You can use a EXISTS semi-join to identify candidates:
Select wanted rows:
SELECT * FROM tbl t
WHERE NOT EXISTS (
SELECT *
FROM tbl
WHERE col1 = t.col1
AND id = t.id - 1
)
ORDER BY id;
Get rid of unwanted rows:
DELETE FROM tbl AS t
-- SELECT * FROM tbl t -- check first?
WHERE EXISTS (
SELECT *
FROM tbl
WHERE col1 = t.col1
AND id = t.id - 1
);
This effectively deletes every row, where the preceding row has the same value in col1, thereby arriving at your set goal: only the first row of every burst survives.
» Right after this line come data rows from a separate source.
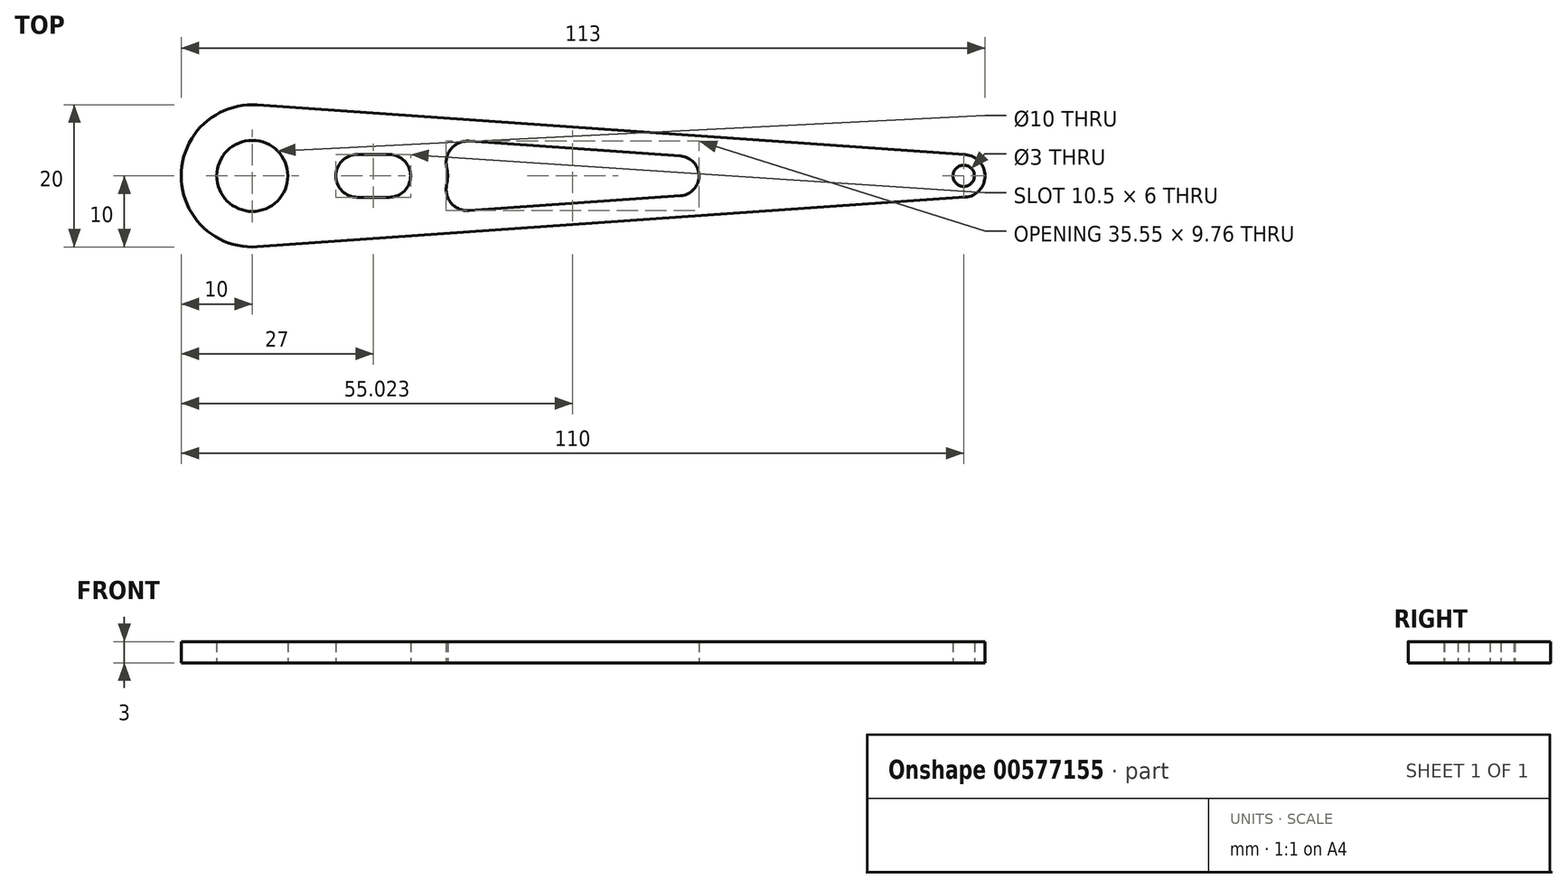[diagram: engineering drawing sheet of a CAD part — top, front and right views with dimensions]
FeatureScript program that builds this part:
annotation { "Feature Type Name" : "Feature", "Feature Type Description" : "" }
export const myFeature = defineFeature(function(context is Context, id is Id, definition is map)
    precondition{}
    {
        {
            var Q0;
            Q0=qCreatedBy(makeId("Top.planeOp"),FACE);
            var sketch = newSketch(context, id + "F0", { "sketchPlane" : qUnion([Q0])});
            skArc(sketch, "E0", {"start": v(-49.3, 9.98) * mm, "mid": v(-60, 0) * mm, "end": v(-49.3, -9.98) * mm});
            skArc(sketch, "E1", {"start": v(50.2, -3) * mm, "mid": v(53, 0) * mm, "end": v(50.2, 3) * mm});
            skLineSegment(sketch, "E2", {"start": v(-49.3, 9.98) * mm, "end": v(50.21, 3) * mm});
            skLineSegment(sketch, "E3", {"start": v(-49.3, -9.98) * mm, "end": v(50.21, -3) * mm});
            skCircle(sketch, "E4", {"center": v(50, 0) * mm, "radius": 1.5 * mm});
            skArc(sketch, "E5", {"start": v(-22.68, -1.22) * mm, "mid": v(-22.54, 0) * mm, "end": v(-22.68, 1.22) * mm});
            skArc(sketch, "E6", {"start": v(10.2, -2.8) * mm, "mid": v(12.8, 0) * mm, "end": v(10.2, 2.8) * mm});
            skLineSegment(sketch, "E7", {"start": v(-19.54, 4.88) * mm, "end": v(10.2, 2.8) * mm});
            skLineSegment(sketch, "E8", {"start": v(-19.54, -4.88) * mm, "end": v(10.2, -2.8) * mm});
            skPoint(sketch, "E9.visualSharp", {"position": v(-27.62, 5.45) * mm});
            skArc(sketch, "E9.filletArc", {"start": v(-19.54, 4.88) * mm, "mid": v(-22.03, 3.84) * mm, "end": v(-22.68, 1.22) * mm});
            skPoint(sketch, "E10.visualSharp", {"position": v(-27.62, -5.45) * mm});
            skArc(sketch, "E10.filletArc", {"start": v(-22.68, -1.22) * mm, "mid": v(-22.03, -3.84) * mm, "end": v(-19.54, -4.88) * mm});
            skCircle(sketch, "E11", {"center": v(-50, 0) * mm, "radius": 5 * mm});
            skArc(sketch, "E12", {"start": v(-35.25, 3) * mm, "mid": v(-38.25, 0) * mm, "end": v(-35.25, -3) * mm});
            skLineSegment(sketch, "E13", {"start": v(-35.25, -3) * mm, "end": v(-30.75, -3) * mm});
            skArc(sketch, "E14", {"start": v(-30.75, -3) * mm, "mid": v(-27.75, 0) * mm, "end": v(-30.75, 3) * mm});
            skLineSegment(sketch, "E15", {"start": v(-35.25, 3) * mm, "end": v(-30.75, 3) * mm});
            skSolve(sketch);
        }
        {
            var Q0;
            Q0=qSketchRegion(id+"F0",true);
            extrude(context, id + "F1", {"entities" : qUnion([Q0]), "endBound" : BoundingType.SYMMETRIC, "depth" : 3 * mm});
        }
    });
I left the commented SELECT statement because you should always check what is going to be deleted before you do the deed.
Solution for non-sequential IDs:
If your RDBMS supports CTEs and window functions (like PostgreSQL, Oracle, SQL Server, ... but not SQLite prior to v3.25, MS Access or MySQL prior to v8.0.1), there is an elegant way:
WITH cte AS (
SELECT *, row_number() OVER (ORDER BY id) AS rn
FROM tbl
)
SELECT id, col1
FROM cte c
WHERE NOT EXISTS (
SELECT *
FROM cte
WHERE col1 = c.col1
AND rn = c.rn - 1
)
ORDER BY id;
Another way doing the job without those niceties (should work for you):
SELECT id, col1
FROM tbl t
WHERE (
SELECT col1 = t.col1
FROM tbl
WHERE id < t.id
ORDER BY id DESC
LIMIT 1) IS NOT TRUE
ORDER BY id;
select min(id), Col1 from tableName group by Col1
If your RDBMS supports Window Aggregate functions and/or LEAD() and LAG() functions you can leverage them to accomplish what you are trying to report. The following SQL will help get you started down the right path:
SELECT id
, Col AS CurCol
, MAX(Col)
OVER(ORDER BY id ROWS BETWEEN 1 PRECEDING AND 1 PRECEDING) AS PrevCol
, MIN(COL)
OVER(ORDER BY id ROWS BETWEEN 1 FOLLOWING AND 1 FOLLOWING) AS NextCol
FROM MyTable
From there you can put that SQL in a derived table with some CASE logic that if the NextCol or PrevCol is the same as CurCol then set CurCol = NULL. Then you can collapse eliminate all the id records CurCol IS NULL.
If you don't have the ability to use window aggregates or LEAD/LAG functions your task is a little more complex.
Hope this helps.
Since id is always sequential, with no gaps or repetitions, as per your comment, you could use the following method:
SELECT t1.*
FROM atable t1
LEFT JOIN atable t2 ON t1.id = t2.id + 1 AND t1.Col1 = t2.Col1
WHERE t2.id IS NULL
The table is (outer-)joined to itself on the condition that the left side's id is one greater than the right side's and their Col1 values are identical. In other words, the condition is ‘the previous row contains the same Col1 value as the current row’. If there's no match on the right, then the current record should be selected.
UPDATE
To account for non-sequential ids (which, however, are assumed to be unique and defining the order of changes of Col1), you could also try the following query:
SELECT t1.*
FROM atable t1
LEFT JOIN atable t2 ON t1.id > t2.id
LEFT JOIN atable t3 ON t1.id > t3.id AND t3.id > t2.id
WHERE t3.id IS NULL
AND (t2.id IS NULL OR t2.Col1 <> t1.Col1)
The third self-join is there to ensure that the second one yields the row directly preceding that of t1. That is, if there's no match for t3, then either t2 contains the preceding row or it's got no match either, the latter meaning that t1's current row is the top one.